_WHAT YOU WILL DO_: Turn every line of the records below into a JSON list of strings, one string per line, and leave out the blank lines.

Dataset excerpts
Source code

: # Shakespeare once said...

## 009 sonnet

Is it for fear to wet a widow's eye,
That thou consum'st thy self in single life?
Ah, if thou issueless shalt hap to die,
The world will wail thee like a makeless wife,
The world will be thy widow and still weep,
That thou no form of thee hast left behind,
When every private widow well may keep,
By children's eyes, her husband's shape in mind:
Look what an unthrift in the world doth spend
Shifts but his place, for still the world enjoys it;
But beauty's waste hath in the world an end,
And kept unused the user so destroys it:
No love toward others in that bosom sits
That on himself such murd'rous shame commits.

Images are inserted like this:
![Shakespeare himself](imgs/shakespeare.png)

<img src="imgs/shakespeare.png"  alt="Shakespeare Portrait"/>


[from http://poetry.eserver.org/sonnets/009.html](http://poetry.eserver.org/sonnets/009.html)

_RESPONSE AREA_:
[
  "Source code",
  ": # Shakespeare once said...",
  "## 009 sonnet",
  "Is it for fear to wet a widow's eye,",
  "That thou consum'st thy self in single life?",
  "Ah, if thou issueless shalt hap to die,",
  "The world will wail thee like a makeless wife,",
  "The world will be thy widow and still weep,",
  "That thou no form of thee hast left behind,",
  "When every private widow well may keep,",
  "By children's eyes, her husband's shape in mind:",
  "Look what an unthrift in the world doth spend",
  "Shifts but his place, for still the world enjoys it;",
  "But beauty's waste hath in the world an end,",
  "And kept unused the user so destroys it:",
  "No love toward others in that bosom sits",
  "That on himself such murd'rous shame commits.",
  "Images are inserted like this:",
  "![Shakespeare himself](imgs/shakespeare.png)",
  "<img src=\"imgs/shakespeare.png\"  alt=\"Shakespeare Portrait\"/>",
  "[from http://poetry.eserver.org/sonnets/009.html](http://poetry.eserver.org/sonnets/009.html)"
]